### Extract provided
—————
Nemaline Myopathy is a medical condition that primarily affects the skeletal muscles. The skeletal muscles govern the body movements, hence movement is severely affected in Nemaline Myopathy. It is a rare, genetic muscle disorder that is of several subtypes. Symptoms are:
• Muscle weakness
• Reduced or absent muscle reflexes
• Distinctive facial features
• Breathing difficulties
• Delayed development in infants
• Weakness of respiratory muscles
HOW IS NEMALINE MYOPATHY DIAGNOSED?
A diagnosis of nemaline myopathy is suspected based upon a thorough clinical evaluation, a detailed patient and family history and identification of characteristic findings. A diagnosis may be confirmed by the presence of thread- or rod-like structures (nemaline bodies) on muscle biopsy when stained with Gomori trichrome. A biopsy is the surgical removal and microscopic evaluation of affected tissue. Increasingly the diagnosis is made or confirmed by molecular genetic testing for mutations in the genes known to cause nemaline myopathy.
HOW IS NEMALINE MYOPATHY TREATED?
No cure is available for the condition. Treatment is aimed at reducing the specific symptoms. Infants with nemaline myopathy may benefit from a program involving mild-to-moderate, low-impact exercise, massage, and stretching techniques. Respiratory support may become necessary in some cases.
—————
### Human keypoint data
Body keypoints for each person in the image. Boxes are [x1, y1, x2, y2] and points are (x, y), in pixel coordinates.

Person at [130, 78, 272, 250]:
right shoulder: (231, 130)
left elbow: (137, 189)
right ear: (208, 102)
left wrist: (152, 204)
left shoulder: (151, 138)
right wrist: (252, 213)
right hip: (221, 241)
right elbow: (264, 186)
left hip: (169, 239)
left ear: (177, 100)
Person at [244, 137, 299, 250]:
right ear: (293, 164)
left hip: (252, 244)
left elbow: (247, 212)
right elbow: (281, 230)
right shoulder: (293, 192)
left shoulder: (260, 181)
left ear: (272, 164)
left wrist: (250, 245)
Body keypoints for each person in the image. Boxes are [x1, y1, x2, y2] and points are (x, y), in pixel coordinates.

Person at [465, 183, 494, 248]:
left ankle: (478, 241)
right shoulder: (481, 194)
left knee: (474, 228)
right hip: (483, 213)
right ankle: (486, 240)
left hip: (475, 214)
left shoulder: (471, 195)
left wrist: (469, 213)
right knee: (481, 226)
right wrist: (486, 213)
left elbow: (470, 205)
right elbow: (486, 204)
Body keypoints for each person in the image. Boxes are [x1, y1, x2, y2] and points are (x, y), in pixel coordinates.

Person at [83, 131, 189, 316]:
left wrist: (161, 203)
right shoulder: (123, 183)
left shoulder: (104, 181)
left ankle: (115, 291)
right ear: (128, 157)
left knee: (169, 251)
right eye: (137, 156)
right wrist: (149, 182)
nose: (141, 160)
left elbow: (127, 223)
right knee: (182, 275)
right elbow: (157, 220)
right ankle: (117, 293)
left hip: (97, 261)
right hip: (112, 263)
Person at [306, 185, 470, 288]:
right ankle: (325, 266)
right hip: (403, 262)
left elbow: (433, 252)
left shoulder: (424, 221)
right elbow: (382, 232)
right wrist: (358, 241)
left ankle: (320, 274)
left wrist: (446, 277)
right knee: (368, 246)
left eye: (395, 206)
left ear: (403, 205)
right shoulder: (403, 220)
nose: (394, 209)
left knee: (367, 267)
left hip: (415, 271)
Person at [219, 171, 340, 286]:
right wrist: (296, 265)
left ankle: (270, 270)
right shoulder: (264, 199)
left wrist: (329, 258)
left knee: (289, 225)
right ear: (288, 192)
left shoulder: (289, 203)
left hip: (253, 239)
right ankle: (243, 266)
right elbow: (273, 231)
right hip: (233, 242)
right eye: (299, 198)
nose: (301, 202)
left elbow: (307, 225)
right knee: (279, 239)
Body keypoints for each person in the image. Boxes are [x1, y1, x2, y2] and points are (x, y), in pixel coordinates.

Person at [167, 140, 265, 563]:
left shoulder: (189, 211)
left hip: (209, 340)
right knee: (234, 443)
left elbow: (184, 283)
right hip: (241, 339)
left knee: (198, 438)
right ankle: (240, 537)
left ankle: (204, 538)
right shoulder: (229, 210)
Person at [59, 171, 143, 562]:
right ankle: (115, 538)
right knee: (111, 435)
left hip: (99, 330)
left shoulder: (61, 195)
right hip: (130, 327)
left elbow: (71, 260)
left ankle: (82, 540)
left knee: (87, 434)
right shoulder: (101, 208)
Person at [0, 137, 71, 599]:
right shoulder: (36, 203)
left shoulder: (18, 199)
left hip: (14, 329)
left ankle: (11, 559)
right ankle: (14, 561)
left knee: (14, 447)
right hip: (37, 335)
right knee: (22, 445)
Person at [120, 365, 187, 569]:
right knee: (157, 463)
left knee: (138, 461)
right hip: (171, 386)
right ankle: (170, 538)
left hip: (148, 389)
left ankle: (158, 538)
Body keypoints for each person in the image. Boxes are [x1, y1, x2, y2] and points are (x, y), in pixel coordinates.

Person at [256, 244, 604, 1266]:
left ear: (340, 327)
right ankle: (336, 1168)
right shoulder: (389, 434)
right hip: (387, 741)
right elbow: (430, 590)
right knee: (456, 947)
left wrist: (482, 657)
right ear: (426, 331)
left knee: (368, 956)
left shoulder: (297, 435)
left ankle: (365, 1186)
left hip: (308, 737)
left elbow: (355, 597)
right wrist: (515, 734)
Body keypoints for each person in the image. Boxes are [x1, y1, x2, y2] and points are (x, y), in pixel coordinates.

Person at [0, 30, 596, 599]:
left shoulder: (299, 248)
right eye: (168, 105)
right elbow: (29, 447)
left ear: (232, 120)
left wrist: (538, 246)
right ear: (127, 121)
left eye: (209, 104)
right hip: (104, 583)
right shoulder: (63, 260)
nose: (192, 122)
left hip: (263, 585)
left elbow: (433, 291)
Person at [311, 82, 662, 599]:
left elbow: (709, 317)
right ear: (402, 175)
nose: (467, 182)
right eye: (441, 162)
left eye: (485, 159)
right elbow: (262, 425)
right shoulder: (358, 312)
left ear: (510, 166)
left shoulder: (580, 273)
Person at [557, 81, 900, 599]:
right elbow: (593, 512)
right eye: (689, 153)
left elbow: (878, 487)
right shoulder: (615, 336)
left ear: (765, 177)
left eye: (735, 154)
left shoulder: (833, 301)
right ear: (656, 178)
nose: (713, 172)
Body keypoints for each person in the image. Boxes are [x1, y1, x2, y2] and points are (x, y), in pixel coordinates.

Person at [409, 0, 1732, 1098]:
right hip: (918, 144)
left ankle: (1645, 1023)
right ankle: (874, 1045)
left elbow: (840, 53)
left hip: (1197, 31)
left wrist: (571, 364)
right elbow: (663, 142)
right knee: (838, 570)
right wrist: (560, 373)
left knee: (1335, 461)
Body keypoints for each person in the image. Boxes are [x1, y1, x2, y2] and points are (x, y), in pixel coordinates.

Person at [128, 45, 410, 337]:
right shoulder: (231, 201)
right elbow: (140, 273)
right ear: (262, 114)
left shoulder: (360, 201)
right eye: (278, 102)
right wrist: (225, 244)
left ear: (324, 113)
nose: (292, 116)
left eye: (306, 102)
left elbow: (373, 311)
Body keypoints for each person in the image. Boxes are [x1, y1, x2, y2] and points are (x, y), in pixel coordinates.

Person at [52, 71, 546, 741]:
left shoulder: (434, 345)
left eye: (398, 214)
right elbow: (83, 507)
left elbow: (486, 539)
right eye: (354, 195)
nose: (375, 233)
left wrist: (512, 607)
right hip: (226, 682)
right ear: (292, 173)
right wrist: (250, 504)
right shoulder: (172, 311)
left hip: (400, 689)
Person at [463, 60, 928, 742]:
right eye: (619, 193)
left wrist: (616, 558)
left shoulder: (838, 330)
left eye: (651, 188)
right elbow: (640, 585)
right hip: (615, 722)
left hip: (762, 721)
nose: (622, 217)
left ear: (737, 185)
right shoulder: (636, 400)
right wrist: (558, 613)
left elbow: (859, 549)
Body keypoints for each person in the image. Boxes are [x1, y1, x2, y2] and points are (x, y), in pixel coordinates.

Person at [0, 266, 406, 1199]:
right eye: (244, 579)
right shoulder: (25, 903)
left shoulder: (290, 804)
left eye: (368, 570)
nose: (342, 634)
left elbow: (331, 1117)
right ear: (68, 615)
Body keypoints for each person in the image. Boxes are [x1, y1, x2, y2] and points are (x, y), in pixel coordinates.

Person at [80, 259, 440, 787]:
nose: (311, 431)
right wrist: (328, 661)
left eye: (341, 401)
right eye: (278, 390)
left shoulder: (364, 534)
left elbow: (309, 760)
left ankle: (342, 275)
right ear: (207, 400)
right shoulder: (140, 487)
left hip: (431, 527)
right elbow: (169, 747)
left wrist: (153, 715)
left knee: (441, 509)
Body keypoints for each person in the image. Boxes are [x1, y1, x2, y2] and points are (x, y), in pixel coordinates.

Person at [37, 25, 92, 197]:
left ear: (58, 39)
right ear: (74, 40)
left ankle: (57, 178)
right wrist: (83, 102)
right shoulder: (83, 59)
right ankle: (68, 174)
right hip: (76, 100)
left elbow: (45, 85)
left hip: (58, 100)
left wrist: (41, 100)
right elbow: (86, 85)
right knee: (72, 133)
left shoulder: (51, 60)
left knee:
—————
### Work instruction A
Print everything in the nemaline myopathy text above from "A diagnosis of" down to "NEMALINE MYOPATHY TREATED?".
### Work instruction B
In the nemaline myopathy text above, which stain reveals nemaline bodies on a muscle biopsy?

### Response area A
A diagnosis of nemaline myopathy is suspected based upon a thorough clinical evaluation, a detailed patient and family history and identification of characteristic findings. A diagnosis may be confirmed by the presence of thread- or rod-like structures (nemaline bodies) on muscle biopsy when stained with Gomori trichrome. A biopsy is the surgical removal and microscopic evaluation of affected tissue. Increasingly the diagnosis is made or confirmed by molecular genetic testing for mutations in the genes known to cause nemaline myopathy.
HOW IS NEMALINE MYOPATHY TREATED?

### Response area B
Gomori trichrome.